What is expected> Print the records below word for word, from the line containing "phylum: Arthropoda" through the end of the records.

----- Dataset excerpts

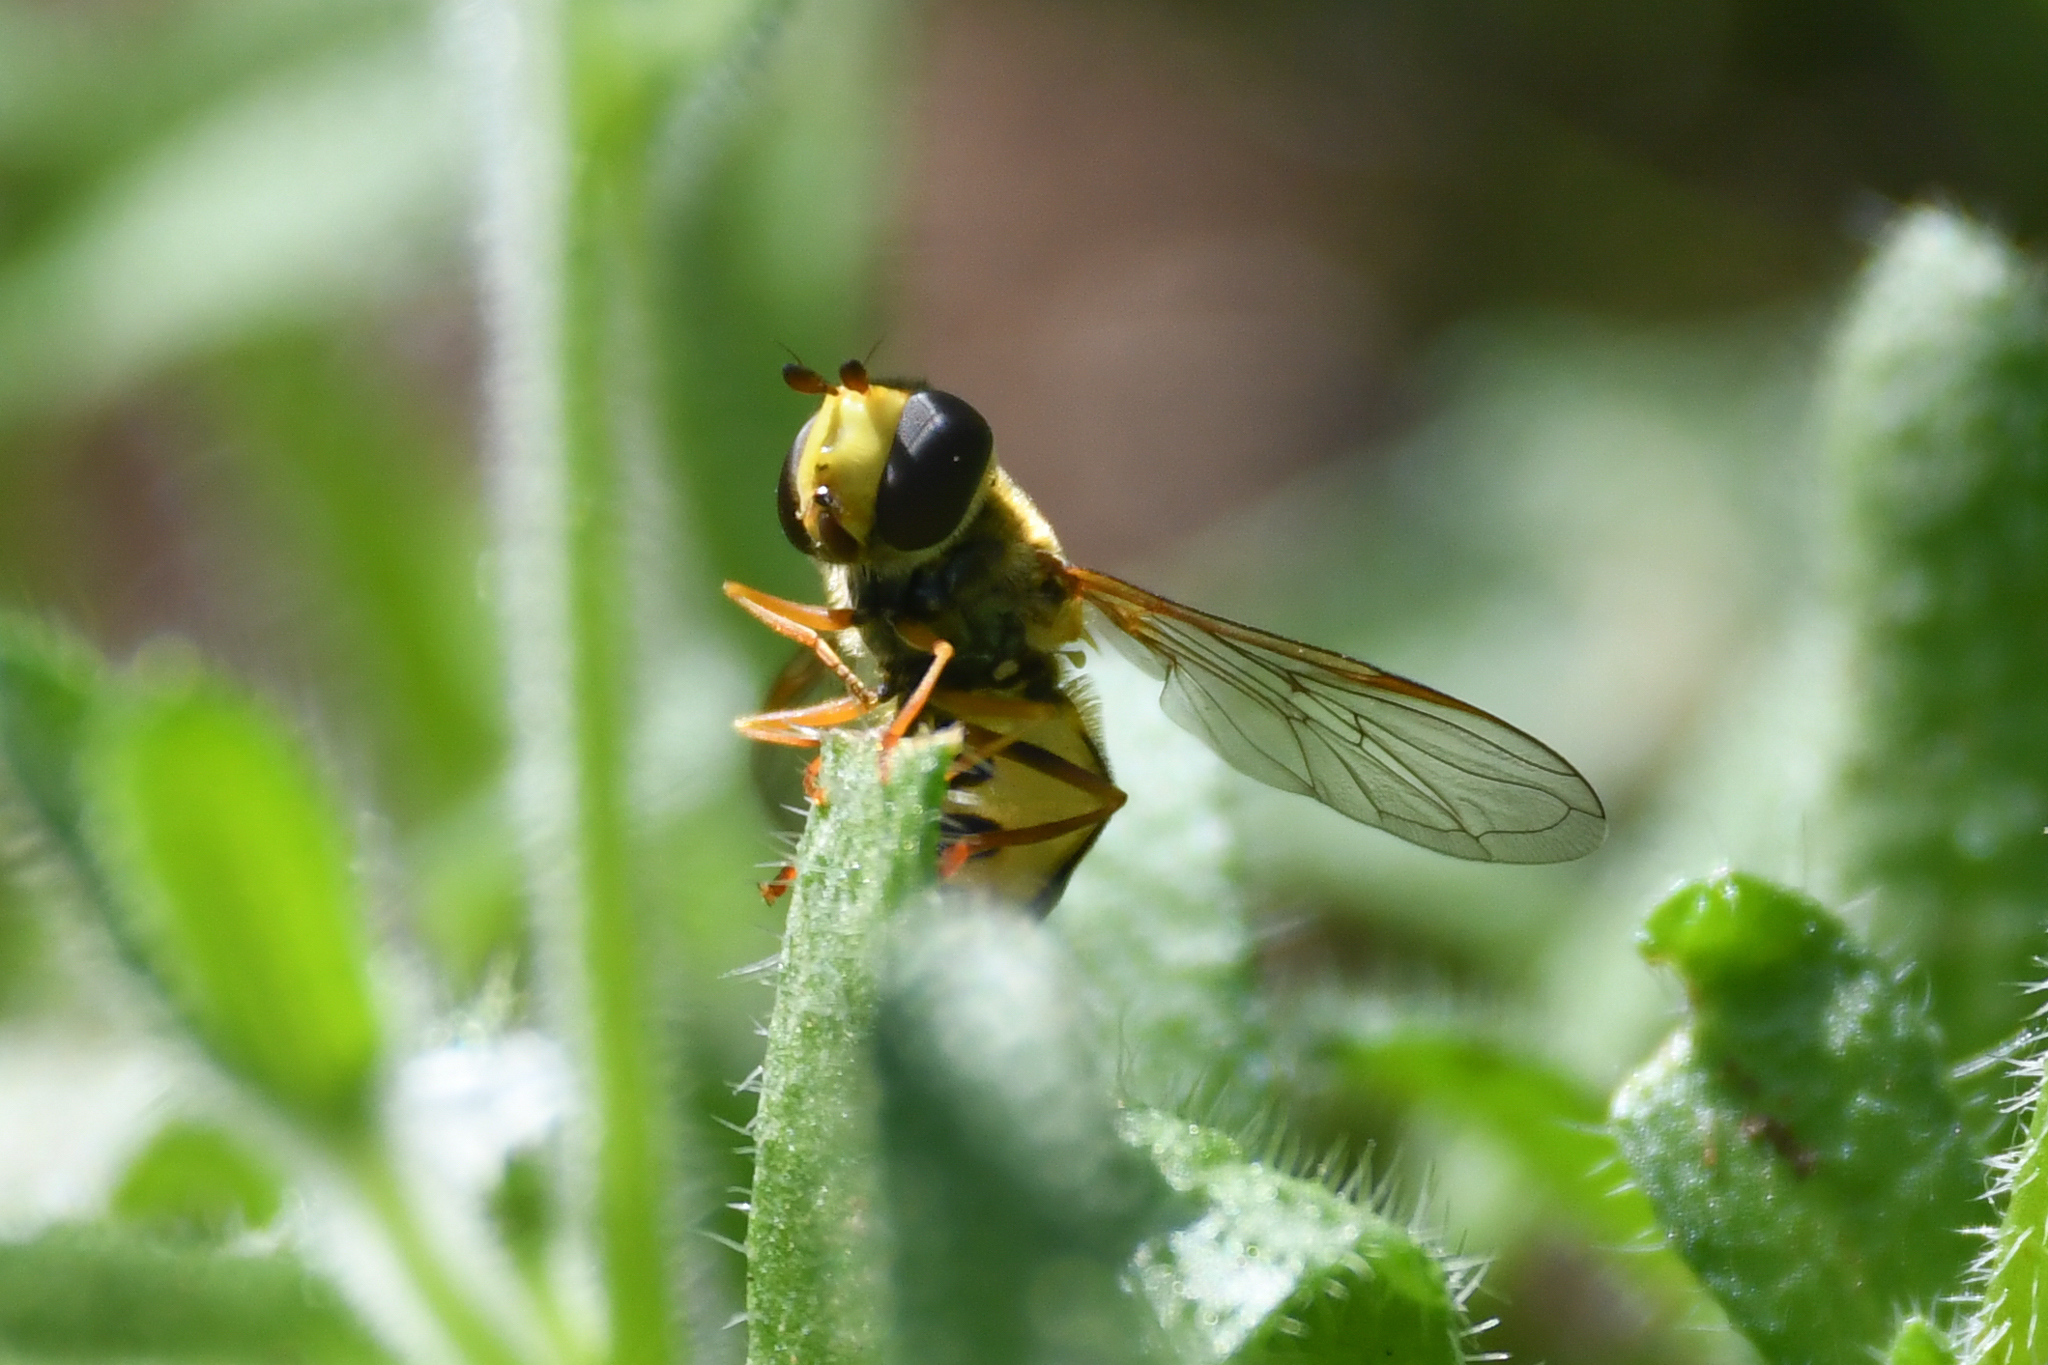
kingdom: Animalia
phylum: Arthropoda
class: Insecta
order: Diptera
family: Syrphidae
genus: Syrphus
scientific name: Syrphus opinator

----------

Answer to the problem>
phylum: Arthropoda
class: Insecta
order: Diptera
family: Syrphidae
genus: Syrphus
scientific name: Syrphus opinator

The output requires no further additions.